Sur le terrain du style, Port-Royal privilégie la clarté déductive et la rigueur, au risque d’amenuiser l’ « enjouement » et les idiotismes que l’Académie goûtait chez les maîtres de l’usage. Cette rhétorique de la vérité n’a rien d’ornemental : elle vise le discernement, la justesse des définitions et la convenance des preuves. L’ascèse de la parole (cohérence de la pensée, sobriété persuasive, refus de l’amplification gratuite) procède d’un choix spirituel autant que d’une esthétique.
Henri Bremond, dans son Histoire littéraire du sentiment religieux très hostile à Port-Royal, a dénoncé un style « janséniste » qu’il jugeait sec ou appauvri. En réalité, cette sobriété et cette mesure visent une éthique de la prose. Ce « style de Port-Royal » n’est pas la négation du beau, mais la recherche d’un beau de vérité, caractérisé par la clarté argumentative, l’exactitude lexicale, l’ordonnancement logique, et une discrétion oratoire répugnant à l’émotion et au pathétique outrés.
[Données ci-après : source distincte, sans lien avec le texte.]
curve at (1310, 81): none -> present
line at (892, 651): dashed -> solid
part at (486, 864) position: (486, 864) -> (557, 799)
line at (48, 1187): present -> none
S’articulent, à Port-Royal, trois gestes indissociables : former l’âme et le jugement (pédagogie), rendre raison des formes du dire (grammaire), régler l’acte de persuader par la vérité (rhétorique). De là naît une pratique de l’écriture qui, des classes au cabinet, conçoit le style comme une éthique : l’expression n’y vaut qu’à proportion de la justesse qu’elle sert.